### Exercise directions
Find every line in the listing below that includes the word "Right", then give only how many there are.

★ ★ ★ ★ ★ ★ ★

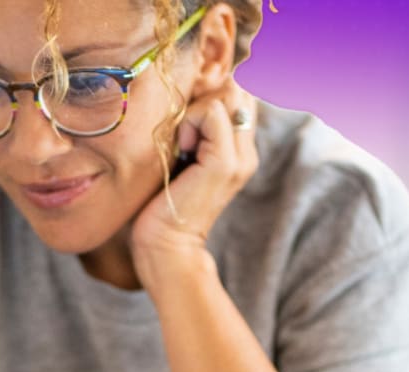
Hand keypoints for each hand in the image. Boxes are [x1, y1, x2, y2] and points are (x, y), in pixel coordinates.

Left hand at [131, 82, 259, 281]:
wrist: (165, 244)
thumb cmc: (161, 201)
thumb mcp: (179, 154)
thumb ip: (191, 127)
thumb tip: (188, 90)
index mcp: (239, 148)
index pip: (238, 93)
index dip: (210, 92)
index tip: (185, 120)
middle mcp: (246, 151)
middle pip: (235, 89)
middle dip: (202, 97)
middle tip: (181, 133)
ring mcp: (240, 157)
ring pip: (225, 95)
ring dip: (193, 110)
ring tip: (180, 145)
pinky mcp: (225, 162)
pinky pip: (211, 111)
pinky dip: (188, 122)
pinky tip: (179, 149)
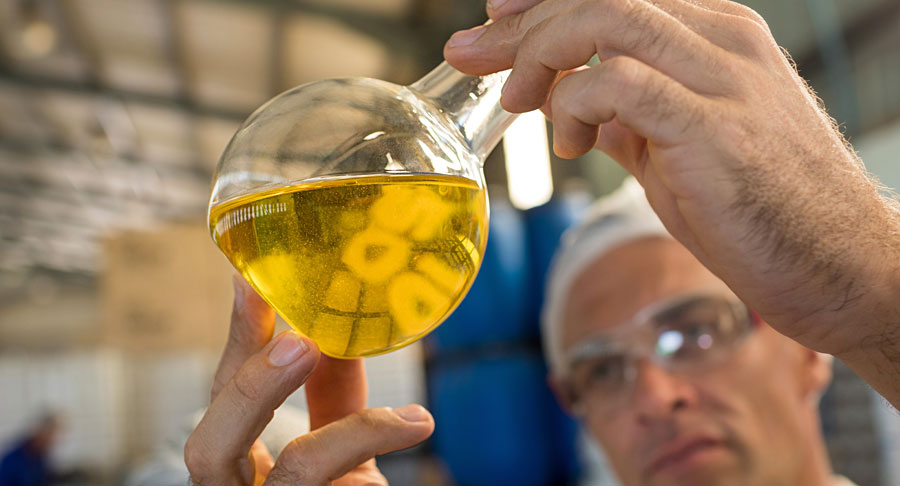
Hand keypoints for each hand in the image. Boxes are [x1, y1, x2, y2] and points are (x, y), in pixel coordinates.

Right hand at [184, 276, 433, 484]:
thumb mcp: (335, 446)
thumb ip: (332, 394)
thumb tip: (339, 327)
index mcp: (237, 462)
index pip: (220, 395)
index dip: (235, 341)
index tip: (249, 282)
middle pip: (209, 447)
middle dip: (251, 389)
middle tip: (300, 344)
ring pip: (294, 476)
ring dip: (348, 434)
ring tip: (410, 416)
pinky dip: (382, 465)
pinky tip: (418, 430)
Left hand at [444, 0, 899, 402]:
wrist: (840, 265)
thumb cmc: (760, 210)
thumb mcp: (681, 147)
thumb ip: (627, 116)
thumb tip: (566, 101)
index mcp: (716, 35)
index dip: (543, 1)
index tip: (494, 20)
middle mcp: (723, 41)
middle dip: (520, 24)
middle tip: (470, 56)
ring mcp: (724, 80)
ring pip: (605, 21)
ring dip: (540, 55)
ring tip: (516, 102)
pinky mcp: (714, 129)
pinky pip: (620, 85)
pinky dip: (575, 105)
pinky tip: (570, 144)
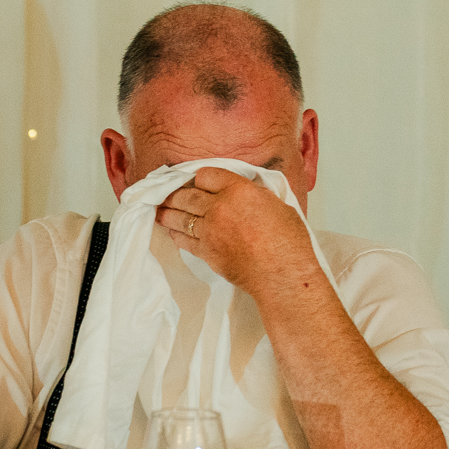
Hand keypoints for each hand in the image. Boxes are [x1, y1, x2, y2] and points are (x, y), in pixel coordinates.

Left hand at [155, 166, 319, 297]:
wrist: (282, 274)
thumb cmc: (288, 241)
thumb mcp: (276, 203)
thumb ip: (254, 194)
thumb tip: (245, 194)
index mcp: (239, 190)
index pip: (207, 175)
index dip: (200, 176)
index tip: (197, 180)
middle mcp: (219, 207)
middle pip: (188, 195)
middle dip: (175, 193)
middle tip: (165, 194)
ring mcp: (210, 231)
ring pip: (181, 217)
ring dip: (168, 213)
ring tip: (159, 210)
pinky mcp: (206, 252)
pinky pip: (185, 239)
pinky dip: (177, 233)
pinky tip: (172, 231)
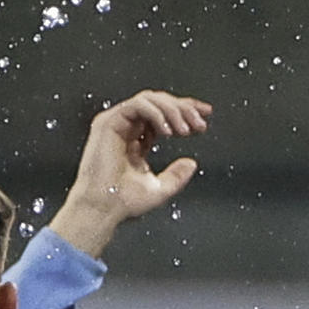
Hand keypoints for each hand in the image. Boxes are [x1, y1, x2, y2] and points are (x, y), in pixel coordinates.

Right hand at [48, 89, 211, 258]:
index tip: (205, 115)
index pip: (162, 115)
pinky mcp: (108, 122)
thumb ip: (176, 175)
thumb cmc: (122, 203)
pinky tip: (167, 130)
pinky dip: (156, 113)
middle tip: (199, 123)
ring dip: (172, 110)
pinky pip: (137, 105)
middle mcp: (125, 128)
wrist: (103, 209)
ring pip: (150, 99)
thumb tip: (191, 163)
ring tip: (185, 129)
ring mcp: (116, 123)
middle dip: (184, 109)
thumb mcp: (159, 188)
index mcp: (134, 140)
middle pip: (159, 102)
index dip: (185, 110)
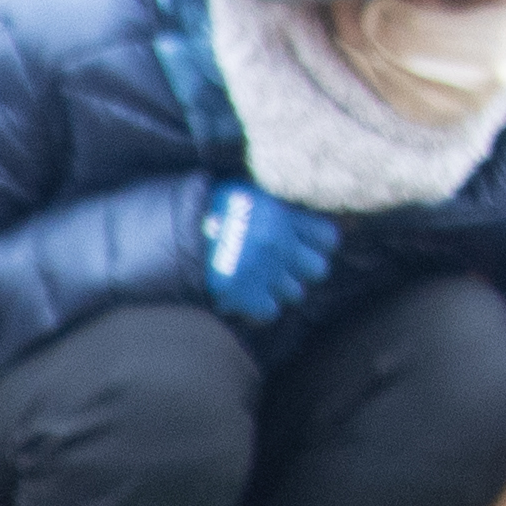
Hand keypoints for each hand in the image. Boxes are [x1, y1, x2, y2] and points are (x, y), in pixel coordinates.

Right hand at [194, 180, 336, 324]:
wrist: (176, 233)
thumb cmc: (211, 208)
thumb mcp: (249, 193)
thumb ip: (275, 202)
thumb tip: (297, 208)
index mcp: (285, 217)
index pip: (329, 239)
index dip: (320, 244)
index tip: (305, 244)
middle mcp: (282, 245)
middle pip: (318, 270)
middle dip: (302, 270)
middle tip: (284, 266)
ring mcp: (267, 273)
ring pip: (295, 293)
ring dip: (280, 289)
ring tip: (262, 281)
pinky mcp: (248, 296)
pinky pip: (270, 312)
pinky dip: (259, 308)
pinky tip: (248, 298)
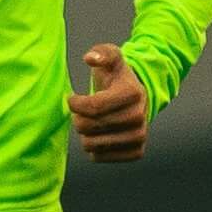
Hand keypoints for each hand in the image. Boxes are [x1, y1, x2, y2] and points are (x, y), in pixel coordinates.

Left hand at [67, 42, 151, 162]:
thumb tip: (90, 58)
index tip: (73, 99)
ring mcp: (139, 136)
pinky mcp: (136, 152)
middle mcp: (139, 117)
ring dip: (85, 134)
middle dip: (78, 118)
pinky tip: (100, 134)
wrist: (137, 99)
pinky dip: (94, 148)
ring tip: (93, 123)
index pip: (92, 107)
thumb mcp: (111, 59)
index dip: (75, 104)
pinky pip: (99, 158)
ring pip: (91, 145)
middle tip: (84, 112)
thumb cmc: (117, 78)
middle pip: (88, 127)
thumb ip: (101, 53)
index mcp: (133, 94)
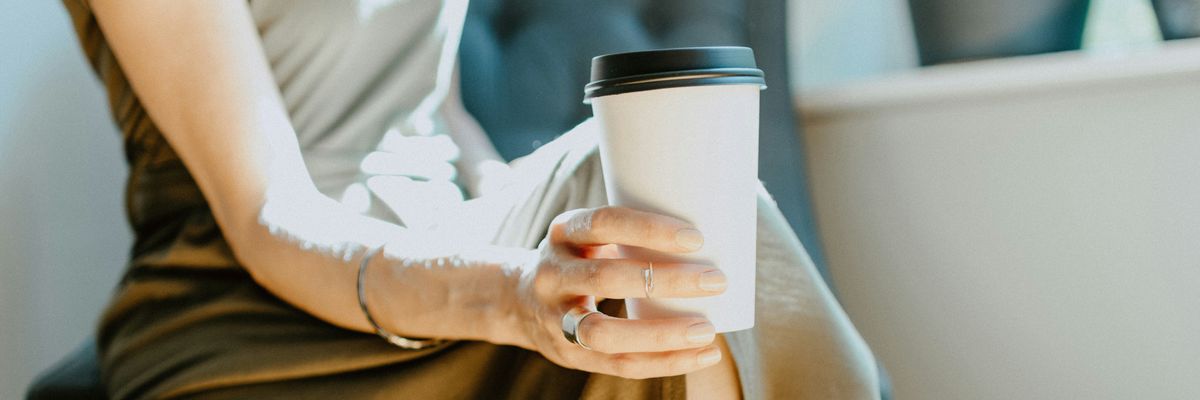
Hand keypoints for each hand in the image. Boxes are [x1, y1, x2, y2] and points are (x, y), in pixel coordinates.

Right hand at [505, 206, 728, 378]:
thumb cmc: (580, 258)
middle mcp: (553, 274)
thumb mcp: (590, 234)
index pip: (603, 223)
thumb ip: (632, 234)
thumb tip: (716, 231)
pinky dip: (664, 362)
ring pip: (604, 332)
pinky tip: (702, 354)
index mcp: (564, 233)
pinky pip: (618, 364)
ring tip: (707, 329)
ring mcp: (556, 318)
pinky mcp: (569, 354)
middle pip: (606, 278)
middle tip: (716, 280)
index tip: (696, 238)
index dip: (648, 230)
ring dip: (661, 333)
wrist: (518, 300)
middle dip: (666, 280)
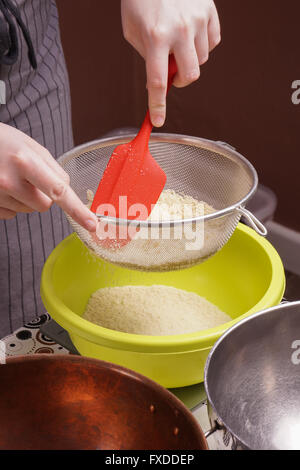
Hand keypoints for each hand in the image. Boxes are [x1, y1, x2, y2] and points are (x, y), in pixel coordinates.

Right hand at [0, 123, 96, 230]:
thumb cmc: (1, 142)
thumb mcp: (29, 145)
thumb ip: (51, 168)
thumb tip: (65, 190)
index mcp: (25, 162)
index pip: (59, 191)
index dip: (78, 210)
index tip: (92, 224)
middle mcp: (9, 181)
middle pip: (45, 205)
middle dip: (43, 194)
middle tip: (28, 176)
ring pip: (29, 210)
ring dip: (26, 198)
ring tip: (11, 177)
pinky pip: (12, 214)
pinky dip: (12, 203)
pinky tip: (2, 187)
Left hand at [121, 0, 220, 126]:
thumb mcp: (132, 29)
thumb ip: (147, 56)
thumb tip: (162, 77)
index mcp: (155, 36)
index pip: (157, 81)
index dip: (157, 105)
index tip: (157, 121)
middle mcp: (179, 30)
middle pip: (189, 75)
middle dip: (180, 80)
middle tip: (171, 72)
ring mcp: (197, 20)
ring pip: (201, 60)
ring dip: (189, 59)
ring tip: (177, 42)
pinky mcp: (209, 11)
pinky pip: (212, 42)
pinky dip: (202, 45)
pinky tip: (191, 34)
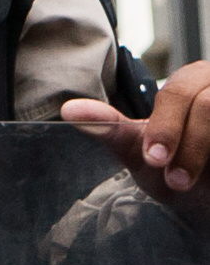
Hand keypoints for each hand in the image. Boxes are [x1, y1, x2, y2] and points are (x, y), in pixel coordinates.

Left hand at [62, 59, 209, 203]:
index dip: (166, 127)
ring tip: (190, 184)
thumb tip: (68, 110)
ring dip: (205, 151)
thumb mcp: (142, 154)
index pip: (179, 92)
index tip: (154, 160)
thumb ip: (112, 129)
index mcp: (193, 80)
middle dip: (190, 144)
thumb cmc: (177, 170)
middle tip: (176, 180)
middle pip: (209, 103)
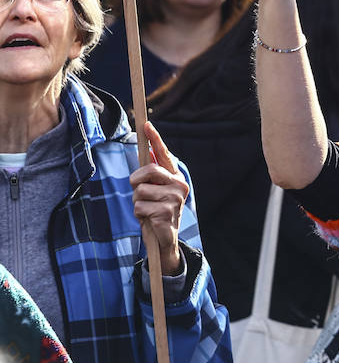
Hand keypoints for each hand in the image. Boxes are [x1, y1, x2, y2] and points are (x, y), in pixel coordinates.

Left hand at [130, 123, 187, 275]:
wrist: (165, 238)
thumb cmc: (157, 210)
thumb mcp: (154, 190)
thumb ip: (152, 173)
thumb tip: (148, 151)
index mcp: (174, 176)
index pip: (164, 154)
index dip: (155, 138)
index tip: (146, 125)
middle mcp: (178, 184)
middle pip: (148, 171)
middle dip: (135, 181)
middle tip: (138, 192)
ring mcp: (174, 199)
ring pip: (139, 191)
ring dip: (136, 202)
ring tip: (146, 209)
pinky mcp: (166, 213)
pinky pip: (139, 207)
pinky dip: (138, 214)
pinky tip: (148, 219)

★ ★ ★ ★ ★ ★ ★

### Response to the task
5